Actually, yes, yes you should be, since questioning the impossible is what Lovecraftian horror is all about, it's why it's horror. You're trying to understand something beyond your ken.

And the impossible angles is just geometry that's been projected in non 3D space, hence why Cthulhu and Co are so difficult to look at - they're intersecting themselves and shifting in and out of our vision in ways that are literally impossible, because we cannot fathom it. We slip between impossible things, but to them, we live as stick figures on a piece of paper, not knowing the third dimension. We can kind of understand it, but it would drive us mad to try and see all of it.

This item you've created, it needs to serve a purpose other than "kills humans with mad physics". Who made it? Was it the Mi-Go, looking to find alternate ways of transporting specimens to Yuggoth? Is it an artifact of a great old one, that sucks the heat out of things and converts it to power for the GOO to use? Is it PART of them, slowly trying to cause the heat death of the universe by drawing it into themselves?

Having something that bends normal physics is fine, but you need for it to have a purpose, a use that it is needed for. Otherwise it's just Gygaxian mean-spiritedness, and that isn't very CoC like. Call of Cthulhu is about investigation into things mankind wasn't meant to know. It's not about magic items that kill people for no reason. There can be magical items, and they can kill people, but there always needs to be some plan, some motivation behind it.

Vknight
2012-02-04, 02:13 PM
...You want to understand what it is ok.
Its a piece of the Grinning Man. The Grinning Man is dreams and manifestations of humanity gazing beyond the stars he is the collective creation of those who know what truly is yet cannot be. Literal manifest of those ideas.
His presence freezes the air. His breath burns it back to life and he knows soon they rise. He is between the place between places the silent watcher. He must not be but is. That which will rise beyond.
This piece of the Grinning Man is simply here and reasons are unknown.

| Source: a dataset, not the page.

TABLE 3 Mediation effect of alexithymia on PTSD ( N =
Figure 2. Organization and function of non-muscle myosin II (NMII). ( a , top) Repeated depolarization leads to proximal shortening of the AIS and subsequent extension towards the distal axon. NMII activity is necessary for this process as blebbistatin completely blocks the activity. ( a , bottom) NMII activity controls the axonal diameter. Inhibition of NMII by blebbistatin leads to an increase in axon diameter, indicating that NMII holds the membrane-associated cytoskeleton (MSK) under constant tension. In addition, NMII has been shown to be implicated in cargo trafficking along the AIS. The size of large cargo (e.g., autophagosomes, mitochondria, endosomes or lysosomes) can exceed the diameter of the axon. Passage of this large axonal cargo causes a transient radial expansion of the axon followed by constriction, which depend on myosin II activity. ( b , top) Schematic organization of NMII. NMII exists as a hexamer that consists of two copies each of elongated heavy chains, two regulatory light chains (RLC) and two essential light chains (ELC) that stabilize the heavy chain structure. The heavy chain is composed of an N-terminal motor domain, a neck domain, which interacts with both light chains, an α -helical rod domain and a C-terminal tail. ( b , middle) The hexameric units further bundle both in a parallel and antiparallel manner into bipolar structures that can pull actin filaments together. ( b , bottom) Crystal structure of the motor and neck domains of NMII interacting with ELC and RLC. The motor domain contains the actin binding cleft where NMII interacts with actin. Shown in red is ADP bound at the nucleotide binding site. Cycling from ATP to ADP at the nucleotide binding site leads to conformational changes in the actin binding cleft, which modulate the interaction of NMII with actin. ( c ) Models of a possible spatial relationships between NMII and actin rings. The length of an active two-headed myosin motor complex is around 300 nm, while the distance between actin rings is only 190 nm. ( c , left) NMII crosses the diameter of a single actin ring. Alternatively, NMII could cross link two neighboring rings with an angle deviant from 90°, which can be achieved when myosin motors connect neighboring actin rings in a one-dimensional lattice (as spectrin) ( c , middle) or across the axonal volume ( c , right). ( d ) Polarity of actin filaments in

I'm not saying physics don't work. But merely pointing out you shouldn't be questioning it. I'm asking for opinions upon the items etc. not how it doesn't make sense. In other words drop it.

Hmm thinking about it I have a simpler idea. Chills body, crystallization and brittle body, Reheats body cracking and shattering the area hit.
Simple no specifics but the process leading to damage.

SilverLeaf167
2012-02-04, 08:48 PM
Seems good to me. Sometimes no explanation can be better than a bad/weird/false explanation. :smallwink:

I guess the most CoCky thing about this item is the fluff and background, not the effect itself? Icy what's going on, seems cool. In fact, it's left me frozen, even. Pulling this on your players might still be a bit cold, though. Just thinking about what might happen gives me the chills. Though that's just my opinion, I don't think it's anything to sneeze at. Sorry if I'm coming off as bipolar or something, but I'm just trying to break the ice over here. Don't give me the cold shoulder just because I'm annoying.

please don't kill me

warty goblin
2012-02-04, 09:00 PM
It seems to me that this would create a stupidly powerful shockwave. All the air gets very cold, and so it collapses inwards very quickly. Then it gets very hot again and blows up like crazy because it's very, very dense.

This doesn't just flash-freeze things. It's a bomb that'll probably kill everything within a good distance. As a bonus it sucks everything nearby into it first, as the initial body of affected air collapses inwards.

Anderlith
2012-02-04, 11:44 PM
The rock would first crush whatever it touched into a small cold ball & then break in apart as it heated back up. Just having in out in the open would cause huge pressure waves from airflow...

Vknight
2012-02-04, 11:53 PM
Which is why it needs to be activated.

Also Silverleaf bad form man bad form. And that is the explanation the party just won't know for some time. As its a group of scenarios

I like the shockwave idea and its adds a new level to the item.
Hmmmm
You punch a wall then it freezes and the heat makes it explodes outwards.